Later in his novel he tells how the preacher Gavin Dishart falls in love with Babbie the gypsy girl who at first has little interest in the preacher. But that was only at first—before he kissed her. "Until the moment when he kissed her she had only conceived him as a quaint fellow whose life was a string of Sundays, but behold what she saw in him now. Love, it is said, is blind, but love is not blind. It has deeper clearer vision, which shows us what is most worthy of regard. To see the best is to see most clearly, and it is the lover's privilege."

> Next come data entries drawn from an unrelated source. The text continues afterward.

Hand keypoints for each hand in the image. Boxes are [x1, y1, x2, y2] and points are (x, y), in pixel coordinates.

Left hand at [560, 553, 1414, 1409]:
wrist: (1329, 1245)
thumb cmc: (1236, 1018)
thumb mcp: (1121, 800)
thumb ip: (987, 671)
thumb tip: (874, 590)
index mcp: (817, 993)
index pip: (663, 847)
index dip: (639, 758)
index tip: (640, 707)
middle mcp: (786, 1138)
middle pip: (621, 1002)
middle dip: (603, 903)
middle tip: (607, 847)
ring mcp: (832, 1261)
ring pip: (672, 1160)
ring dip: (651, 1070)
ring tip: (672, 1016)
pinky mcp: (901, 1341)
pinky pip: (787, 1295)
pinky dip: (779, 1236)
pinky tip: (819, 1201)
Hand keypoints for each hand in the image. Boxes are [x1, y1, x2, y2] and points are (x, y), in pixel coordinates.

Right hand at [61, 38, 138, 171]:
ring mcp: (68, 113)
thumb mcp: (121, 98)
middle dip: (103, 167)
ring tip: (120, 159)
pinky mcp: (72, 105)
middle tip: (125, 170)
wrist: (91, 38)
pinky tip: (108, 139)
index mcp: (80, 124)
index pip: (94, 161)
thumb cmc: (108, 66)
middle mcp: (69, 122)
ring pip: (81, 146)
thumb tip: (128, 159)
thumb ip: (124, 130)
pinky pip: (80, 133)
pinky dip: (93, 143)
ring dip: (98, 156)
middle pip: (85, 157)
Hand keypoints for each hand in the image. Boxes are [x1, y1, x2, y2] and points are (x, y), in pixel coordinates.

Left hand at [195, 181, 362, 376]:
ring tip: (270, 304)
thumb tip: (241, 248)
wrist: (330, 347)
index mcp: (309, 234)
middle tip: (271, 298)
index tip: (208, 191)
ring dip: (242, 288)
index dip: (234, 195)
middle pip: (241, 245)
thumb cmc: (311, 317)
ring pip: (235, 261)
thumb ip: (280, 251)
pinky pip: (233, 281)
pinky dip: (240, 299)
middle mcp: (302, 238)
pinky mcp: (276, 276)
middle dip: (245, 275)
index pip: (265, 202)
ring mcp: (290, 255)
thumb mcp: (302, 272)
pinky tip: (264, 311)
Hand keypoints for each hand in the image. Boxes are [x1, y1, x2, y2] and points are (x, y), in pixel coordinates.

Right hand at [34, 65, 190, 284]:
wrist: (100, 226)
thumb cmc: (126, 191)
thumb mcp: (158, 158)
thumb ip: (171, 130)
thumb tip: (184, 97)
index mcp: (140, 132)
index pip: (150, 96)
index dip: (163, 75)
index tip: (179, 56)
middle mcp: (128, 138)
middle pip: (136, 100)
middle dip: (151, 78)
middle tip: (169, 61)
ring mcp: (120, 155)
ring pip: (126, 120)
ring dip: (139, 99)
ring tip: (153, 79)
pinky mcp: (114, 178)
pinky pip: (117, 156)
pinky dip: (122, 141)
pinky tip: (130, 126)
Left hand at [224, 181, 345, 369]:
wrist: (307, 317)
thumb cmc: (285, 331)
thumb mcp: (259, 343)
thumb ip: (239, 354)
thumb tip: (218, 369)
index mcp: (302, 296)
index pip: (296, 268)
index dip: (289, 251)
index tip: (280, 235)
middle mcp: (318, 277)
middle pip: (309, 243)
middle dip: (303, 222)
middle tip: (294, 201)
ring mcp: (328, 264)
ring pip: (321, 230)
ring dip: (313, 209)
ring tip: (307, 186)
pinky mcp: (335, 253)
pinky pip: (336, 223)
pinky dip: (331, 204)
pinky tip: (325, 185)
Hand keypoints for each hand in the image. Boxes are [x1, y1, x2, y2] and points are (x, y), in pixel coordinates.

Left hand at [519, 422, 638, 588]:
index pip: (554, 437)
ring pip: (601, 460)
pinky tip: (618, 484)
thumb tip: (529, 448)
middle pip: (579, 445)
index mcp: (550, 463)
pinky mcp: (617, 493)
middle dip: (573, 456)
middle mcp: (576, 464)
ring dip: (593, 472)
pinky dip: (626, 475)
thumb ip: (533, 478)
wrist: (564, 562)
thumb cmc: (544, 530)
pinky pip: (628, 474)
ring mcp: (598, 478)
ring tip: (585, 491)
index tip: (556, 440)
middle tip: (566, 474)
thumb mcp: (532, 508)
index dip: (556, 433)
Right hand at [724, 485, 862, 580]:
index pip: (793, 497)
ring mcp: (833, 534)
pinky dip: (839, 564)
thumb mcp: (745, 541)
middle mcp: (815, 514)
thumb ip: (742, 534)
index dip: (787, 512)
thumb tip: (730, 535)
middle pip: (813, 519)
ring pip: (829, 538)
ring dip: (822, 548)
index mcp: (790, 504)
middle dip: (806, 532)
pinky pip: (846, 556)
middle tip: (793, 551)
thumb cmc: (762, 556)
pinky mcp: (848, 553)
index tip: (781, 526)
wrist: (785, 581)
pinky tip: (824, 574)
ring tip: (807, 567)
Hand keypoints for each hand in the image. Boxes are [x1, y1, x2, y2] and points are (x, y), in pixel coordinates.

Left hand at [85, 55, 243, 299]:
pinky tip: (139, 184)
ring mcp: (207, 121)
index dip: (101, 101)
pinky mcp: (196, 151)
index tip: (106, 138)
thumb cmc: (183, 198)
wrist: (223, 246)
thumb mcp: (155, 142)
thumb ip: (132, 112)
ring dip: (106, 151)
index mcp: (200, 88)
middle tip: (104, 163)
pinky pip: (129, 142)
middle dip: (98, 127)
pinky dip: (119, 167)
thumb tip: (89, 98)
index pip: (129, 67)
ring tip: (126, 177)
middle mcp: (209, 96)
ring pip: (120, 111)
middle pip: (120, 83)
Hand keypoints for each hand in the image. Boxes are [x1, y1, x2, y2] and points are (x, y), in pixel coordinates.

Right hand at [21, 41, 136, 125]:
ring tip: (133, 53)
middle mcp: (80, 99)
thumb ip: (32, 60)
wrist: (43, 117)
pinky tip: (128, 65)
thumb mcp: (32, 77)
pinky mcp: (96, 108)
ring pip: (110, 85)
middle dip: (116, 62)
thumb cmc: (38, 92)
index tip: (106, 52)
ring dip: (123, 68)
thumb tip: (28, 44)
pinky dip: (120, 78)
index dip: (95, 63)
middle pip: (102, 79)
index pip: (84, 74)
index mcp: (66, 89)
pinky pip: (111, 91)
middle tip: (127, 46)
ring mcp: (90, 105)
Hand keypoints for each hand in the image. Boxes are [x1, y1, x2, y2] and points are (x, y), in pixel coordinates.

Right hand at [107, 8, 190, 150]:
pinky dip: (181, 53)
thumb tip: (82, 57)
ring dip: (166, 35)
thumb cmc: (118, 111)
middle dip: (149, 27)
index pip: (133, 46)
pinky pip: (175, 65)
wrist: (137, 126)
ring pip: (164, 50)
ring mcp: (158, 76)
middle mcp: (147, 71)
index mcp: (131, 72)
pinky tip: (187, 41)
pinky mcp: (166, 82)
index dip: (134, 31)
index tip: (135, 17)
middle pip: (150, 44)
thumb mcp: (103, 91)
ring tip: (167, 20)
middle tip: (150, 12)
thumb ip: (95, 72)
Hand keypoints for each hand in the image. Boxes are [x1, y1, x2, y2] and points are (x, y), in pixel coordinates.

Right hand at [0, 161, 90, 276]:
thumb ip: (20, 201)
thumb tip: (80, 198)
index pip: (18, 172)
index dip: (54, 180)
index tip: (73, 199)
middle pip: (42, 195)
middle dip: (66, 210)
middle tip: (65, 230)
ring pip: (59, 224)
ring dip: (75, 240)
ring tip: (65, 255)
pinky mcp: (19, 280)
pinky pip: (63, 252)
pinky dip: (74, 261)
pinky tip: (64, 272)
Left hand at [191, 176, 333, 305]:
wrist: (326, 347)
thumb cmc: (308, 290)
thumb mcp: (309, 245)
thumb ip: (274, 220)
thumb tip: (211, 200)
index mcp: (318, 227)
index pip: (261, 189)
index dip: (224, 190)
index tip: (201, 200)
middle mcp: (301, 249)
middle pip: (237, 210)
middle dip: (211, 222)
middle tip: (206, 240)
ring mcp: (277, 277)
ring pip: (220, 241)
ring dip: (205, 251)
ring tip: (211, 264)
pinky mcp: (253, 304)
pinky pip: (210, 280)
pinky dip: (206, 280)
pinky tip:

Mind you, love makes its home in the rich as well as the poor and this is a lovely thing—and it's only fair to keep that truth in mind. But while we don't deny that and we certainly don't begrudge the loveliness of love to the wealthy, somehow we're more pleased at such good fortune when we see it in the poorer people. Why is that do you suppose? The answer's obvious isn't it!
In any case, people like the over-worked weaver won't end up with a ton of money in the bank but they are able to uncover treasure that all the tycoons in creation can't buy. You have to have the heart, don't you see? They won't build grand skyscrapers or multi-national companies [and those can be things to be proud of and to rejoice in] but they build dreams and open to us the possibility of a life that's filled with the joy of hope and warmth even in the absence of many other comforts. Maybe you've met such people; the kind who aren't too sweet to be wholesome but who are cheerful and sensitive to the good and lovely that lies hidden just below the surface of an unpromising appearance.
So what's our response to be?     Bah! Humbug?